Our first test writes 4KB in a completely random pattern over an 8GB space of the drive to simulate the sort of random access that you'd see on an OS drive (even this is more stressful than a normal desktop user would see). I perform three concurrent IOs and run the test for 3 minutes. The results reported are in average MB/s over the entire time. We use both standard pseudo randomly generated data for each write as well as fully random data to show you both the maximum and minimum performance offered by SandForce based drives in these tests. The average performance of SF drives will likely be somewhere in between the two values for each drive you see in the graphs. For an understanding of why this matters, read our original SandForce article.
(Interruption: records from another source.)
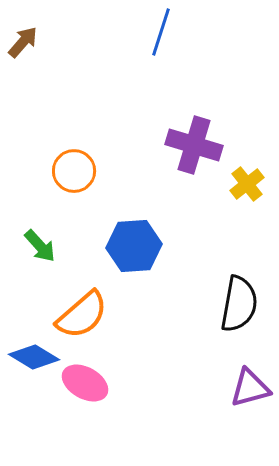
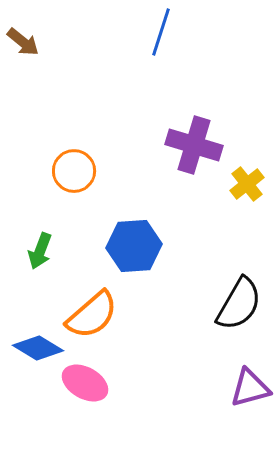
brown arrow: rotated 88 degrees clockwise
green arrow: moved 5 px down; rotated 63 degrees clockwise
black semicircle: rotated 20 degrees clockwise
orange semicircle: moved 10 px right
blue diamond: moved 4 px right, 9 px up
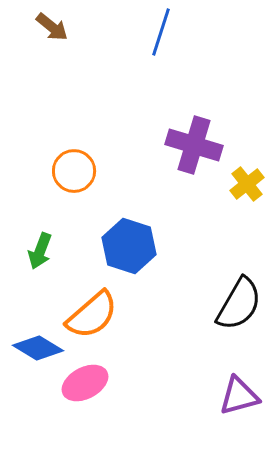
brown arrow: moved 29 px right, 15 px up
blue hexagon: moved 5 px left; rotated 22 degrees clockwise
pink ellipse: rotated 57 degrees counterclockwise
purple triangle: moved 11 px left, 8 px down
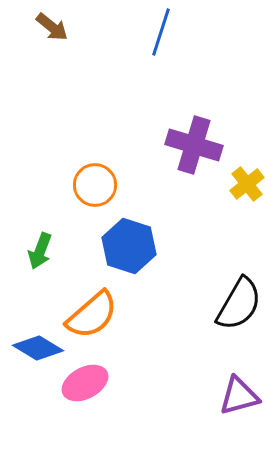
orange circle: moved 21 px right, 14 px down
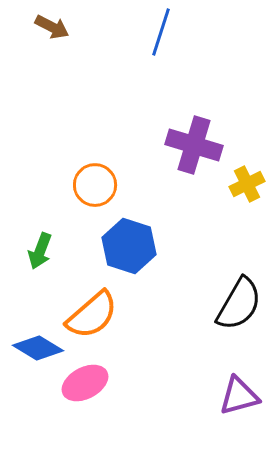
brown arrow: rotated 12 degrees counterclockwise
yellow cross: rotated 12 degrees clockwise
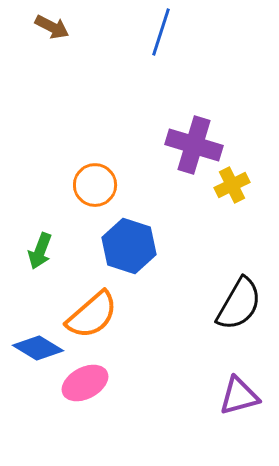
yellow cross: moved 15 px left, 1 px down
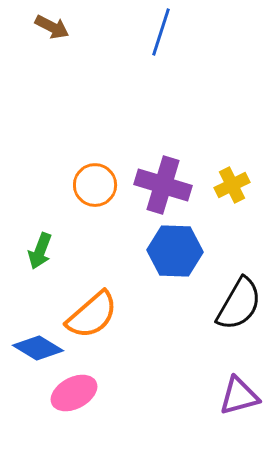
purple cross: moved 31 px left, 40 px down
blue hexagon: moved 46 px right, 5 px down; rotated 16 degrees counterclockwise
pink ellipse: moved 11 px left, 10 px down
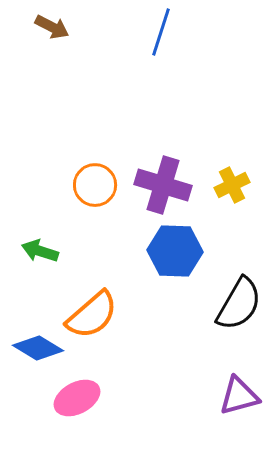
green arrow: rotated 87 degrees clockwise
pink ellipse: moved 3 px right, 5 px down
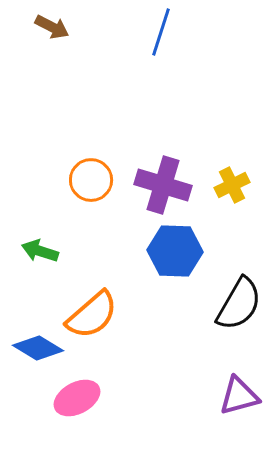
orange circle: moved 4 px left, 5 px up
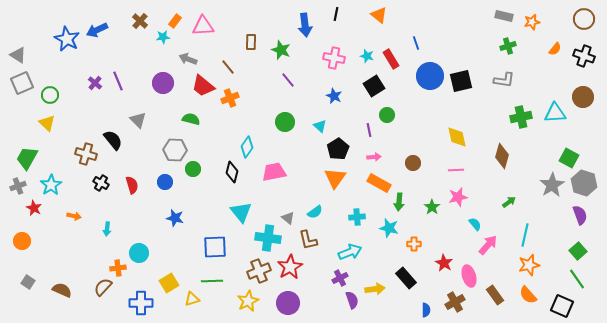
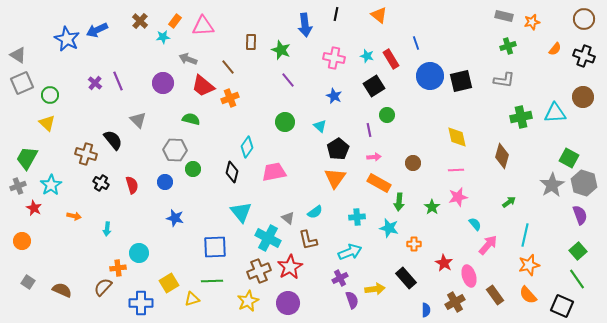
cyan cross at (268, 238): rotated 20 degrees clockwise
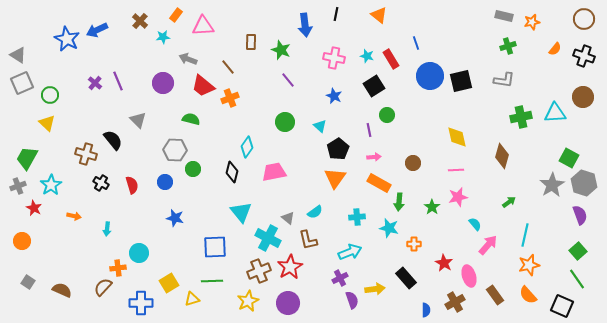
orange rectangle at (175, 21): moved 1 px right, 6 px up
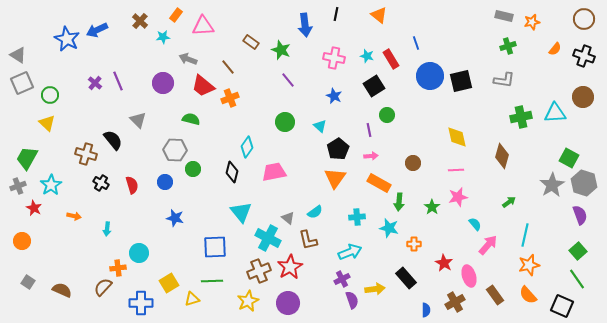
brown rectangle at (251, 42): rotated 56 degrees counterclockwise
pink arrow at (374, 157): moved 3 px left, 1 px up
purple cross at (340, 278): moved 2 px right, 1 px down
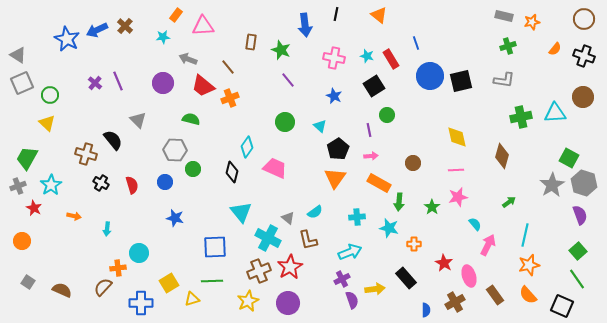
brown cross at (140, 21): moved 15 px left, 5 px down
brown rectangle at (251, 42): rotated 63 degrees clockwise
pink trapezoid at (274, 172): moved 1 px right, 4 px up; rotated 35 degrees clockwise
pink arrow at (488, 245): rotated 15 degrees counterclockwise
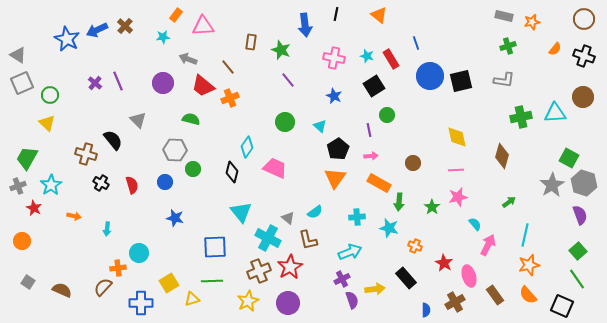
orange cross at (414, 244): moved 1 px right, 2 px down; rotated 24 degrees clockwise
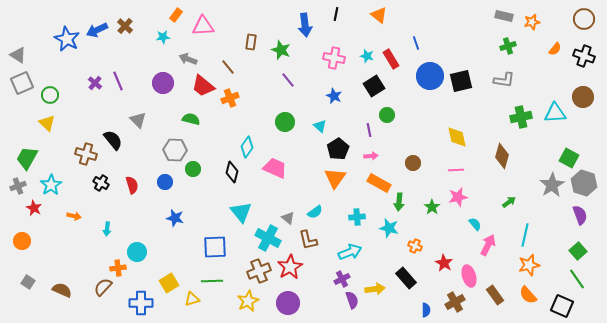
cyan circle at (139, 253): moved 2 px left, 1 px up
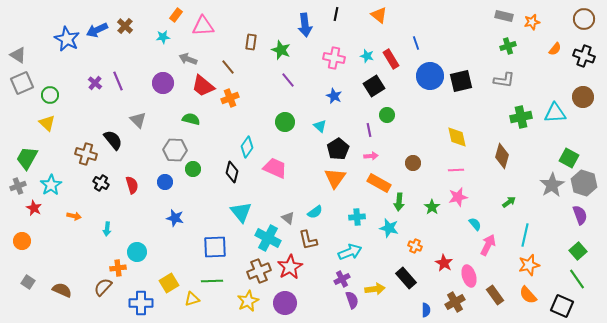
purple circle at (288, 303): moved 3 px left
Random read performance is staggering - a good 40% higher than anything else we've tested. While the cutoff for usefulness on a client drive is likely much lower than what even the Octane could deliver, this sort of performance bodes very well for OCZ's enterprise ambitions.
Randomly write performance is also just excellent. SandForce's peak numbers come close, but throw in any sort of incompressible data and they quickly take a step back while the Vertex 4 is able to deliver. Again, I'm actually more interested in these numbers from an enterprise workload standpoint but heavy client users will definitely not be disappointed.
Many of you have asked for random write performance at higher queue depths. What I have below is our 4KB random write test performed at a queue depth of 32 instead of 3. While the vast majority of desktop usage models experience queue depths of 0 - 5, higher depths are possible in heavy I/O (and multi-user) workloads:
SandForce always scaled well at higher queue depths, but again we're looking at best case performance for the SF-2281. Move towards incompressible data and the Vertex 4 is alone at the top.